▶ [Exercise prompt] Put every line of text from all the items below into a Markdown table with the columns "Row" and "Line", numbering each row and skipping blank lines. Leave the pictures out of the table.

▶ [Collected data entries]

======

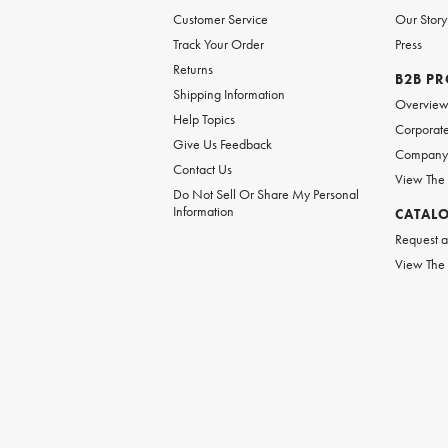
Customer Service
Our Story
Track Your Order
Press
Returns
B2B P
Shipping Information
Overvie
Help Topics
Corporate
Give Us Feedback
Company 
Contact Us
View The
Do Not Sell Or Share My Personal
Information
CATAL
Request a
View The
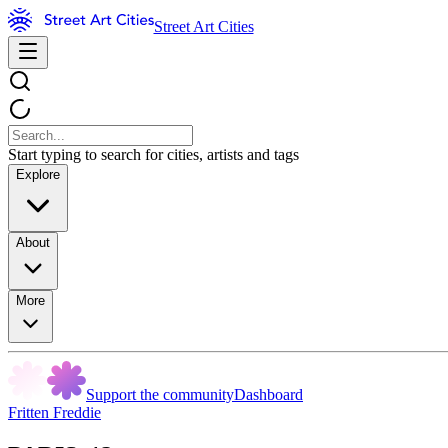
Street Art Cities
Start typing to search for cities, artists and tags
Explore
About
More
Support the community
Dashboard
Fritten Freddie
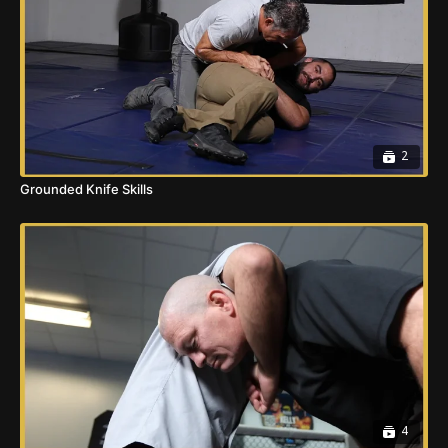
2
Grounded Knife Skills
4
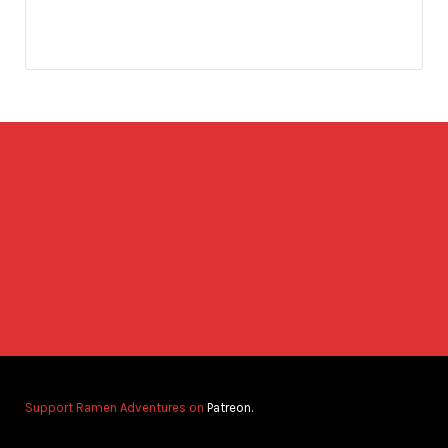
Support Ramen Adventures on
Patreon.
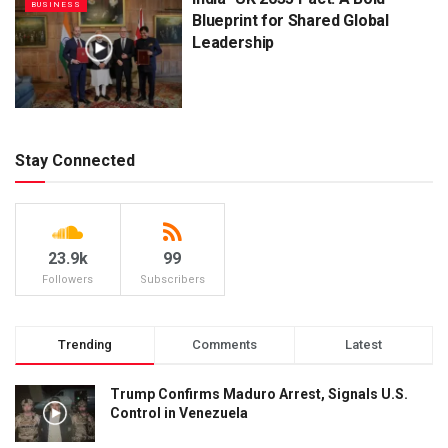
BUSINESS
Blueprint for Shared Global
Leadership
Stay Connected
23.9k
99
Followers
Subscribers
Trending
Comments
Latest
Trump Confirms Maduro Arrest, Signals U.S.
Control in Venezuela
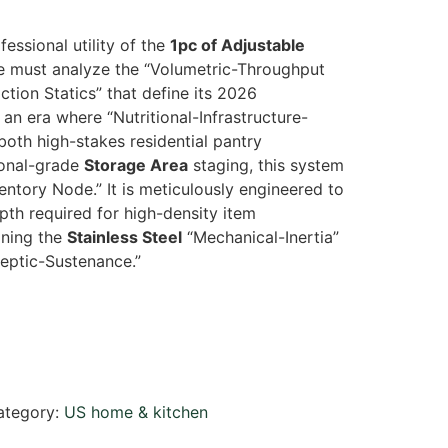
fessional utility of the
1pc of Adjustable
e must analyze the “Volumetric-Throughput
ction Statics” that define its 2026
an era where “Nutritional-Infrastructure-
 both high-stakes residential pantry
onal-grade
Storage Area
staging, this system
ventory Node.” It is meticulously engineered to
th required for high-density item
ning the
Stainless Steel
“Mechanical-Inertia”
septic-Sustenance.”
ategory:
US home & kitchen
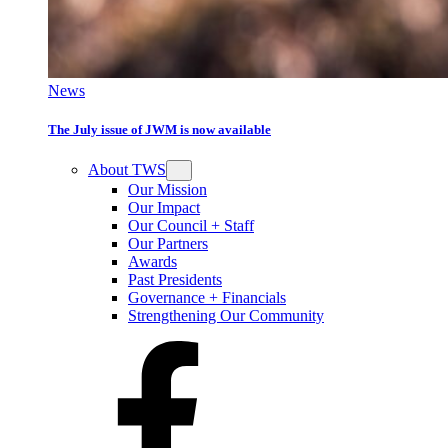
News
The July issue of JWM is now available
About TWS
Our Mission
Our Impact
Our Council + Staff
Our Partners
Awards
Past Presidents
Governance + Financials
Strengthening Our Community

======

▶ [Reply]
| Row | Line |
|---|---|
| 1 | Customer Service |
| 2 | Our Story |
| 3 | Track Your Order |
| 4 | Press |
| 5 | Returns |
| 6 | B2B P |
| 7 | Shipping Information |
| 8 | Overvie |
| 9 | Help Topics |
| 10 | Corporate |
| 11 | Give Us Feedback |
| 12 | Company  |
| 13 | Contact Us |
| 14 | View The |
| 15 | Do Not Sell Or Share My Personal |
| 16 | Information |
| 17 | CATAL |
| 18 | Request a |
| 19 | View The |
| 20 | Street Art Cities |
| 21 | Start typing to search for cities, artists and tags |
| 22 | Explore |
| 23 | About |
| 24 | More |
| 25 | Support the community |
| 26 | Dashboard |
| 27 | Fritten Freddie |
| 28 | 2 |
| 29 | Grounded Knife Skills |
| 30 | 4 |
| 31 | Support Ramen Adventures on |
| 32 | Patreon. |
| 33 | BUSINESS |
| 34 | Blueprint for Shared Global |
| 35 | Leadership |
| 36 | Stay Connected |
| 37 | 23.9k |
| 38 | 99 |
| 39 | Followers |
| 40 | Subscribers |
| 41 | Trending |
| 42 | Comments |
| 43 | Latest |
| 44 | Trump Confirms Maduro Arrest, Signals U.S. |
| 45 | Control in Venezuela |
| 46 | fessional utility of the |
| 47 | 1pc of Adjustable |
| 48 | e must analyze the “Volumetric-Throughput |
| 49 | ction Statics” that define its 2026 |
| 50 | an era where “Nutritional-Infrastructure- |
| 51 |  both high-stakes residential pantry |
| 52 | onal-grade |
| 53 | Storage Area |
| 54 | staging, this system |
| 55 | ventory Node.” It is meticulously engineered to |
| 56 | th required for high-density item |
| 57 | ning the |
| 58 | Stainless Steel |
| 59 | “Mechanical-Inertia” |
| 60 | septic-Sustenance.” |
| 61 | ategory: |
| 62 | US home & kitchen |
| 63 | News |
| 64 | The July issue of JWM is now available |
| 65 | About TWS |
| 66 | Our Mission |
| 67 | Our Impact |
| 68 | Our Council + Staff |
| 69 | Our Partners |
| 70 | Awards |
| 71 | Past Presidents |
| 72 | Governance + Financials |
| 73 | Strengthening Our Community |